OBJECTIVE: To explore the relationship between microRNA-23a-3p expression and perihematomal edema (PHE) in patients with acute intracerebral hemorrhage (ICH) and its underlying mechanism. PATIENTS AND METHODS: Clinical data and blood samples on the 3rd day after ICH onset were collected. Head CT was performed in each subject when admitted. Serum expressions of microRNAs were detected by quantitative real-time PCR (qRT-PCR). The relationship between hematoma volume and perihematomal edema was analyzed by correlation analysis. The direct binding of microRNA-23a-3p and zonula occludens-1 (ZO-1) was verified by luciferase activity assay and Western blot, respectively. Moreover, in vitro experiments were carried out by flow cytometry and CCK-8 assay, respectively.
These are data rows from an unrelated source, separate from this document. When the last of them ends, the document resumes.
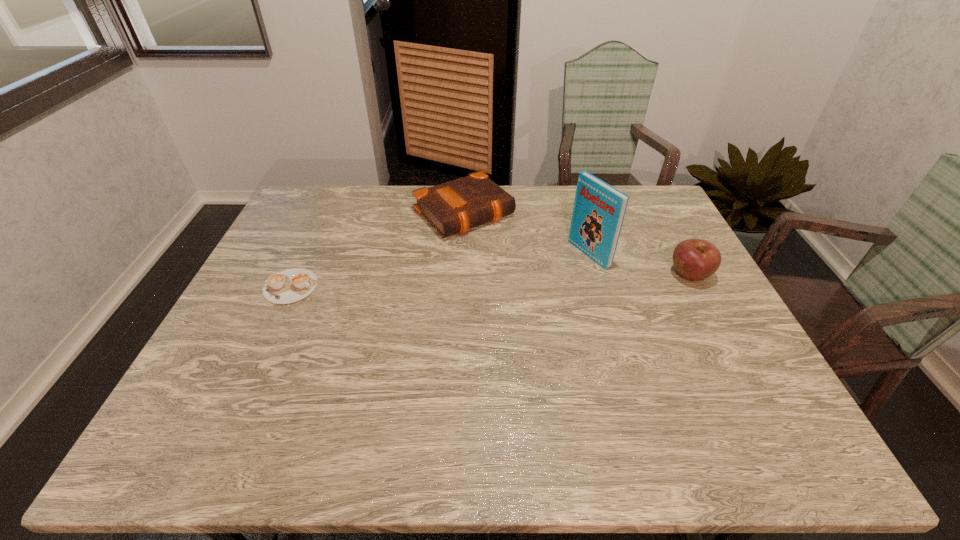
Identify the location of free space located 0.080m on the side of the second tallest object with the unique marking. (640, 275).

Locate an element on the screen. blank space located on the side of the second tallest object with the unique marking is located at coordinates (567, 275).

Where is `free region located 0.390m on the front cover of the tallest object`? Image resolution: width=960 pixels, height=540 pixels. free region located 0.390m on the front cover of the tallest object is located at coordinates (463, 316).

I want to click on vacant space located on the front cover of the tallest object, so click(x=501, y=298).

Where is `free spot located on the front cover of the tallest object`? The image size is (960, 540). free spot located on the front cover of the tallest object is located at coordinates (494, 301).

The height and width of the screenshot is (540, 960). Find the location of `vacant space located on the spine side of the second shortest object`. vacant space located on the spine side of the second shortest object is located at coordinates (520, 264).

The image size is (960, 540). What are the coordinates of `vacant space located 0.370m on the spine side of the second shortest object` in the screenshot? It's located at (569, 310).

I want to click on free space located 0.320m on the spine side of the second shortest object, so [x=557, y=299].

Where is `object that is at the far edge`? object that is at the far edge is located at coordinates (453, 207).

What are the coordinates of `object present at the left edge` in the screenshot? It's located at (289, 286).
RESULTS: Serum levels of microRNA-23a-3p and microRNA-130a in ICH patients were remarkably higher than those in the control group, microRNA-26a and microRNA-146a, however, were significantly decreased. A positive correlation was observed between the microRNA-23a-3p expression and the volume of relative perihematomal edema (rPHE) on the 3rd day after ICH (r2=0.3985; p=0.0002). Up-regulation of microRNA-23a-3p significantly decreased ZO-1 expression in hCMEC/D3 cells. Results of luciferase activity assay further indicated that microRNA-23a-3p directly targets the wild-type of ZO-1. In vitro results suggested that microRNA-23a-3p expression markedly affects the proliferation and apoptosis of hCMEC/D3 cells. Similar results were obtained after overexpression or knockdown of ZO-1.
CONCLUSIONS: Up-regulated microRNA-23a-3p in ICH patients promotes the apoptosis of cerebral vascular endothelial cells by down-regulatingZO-1, thus participating in the perihematomal edema formation after intracerebral hematoma.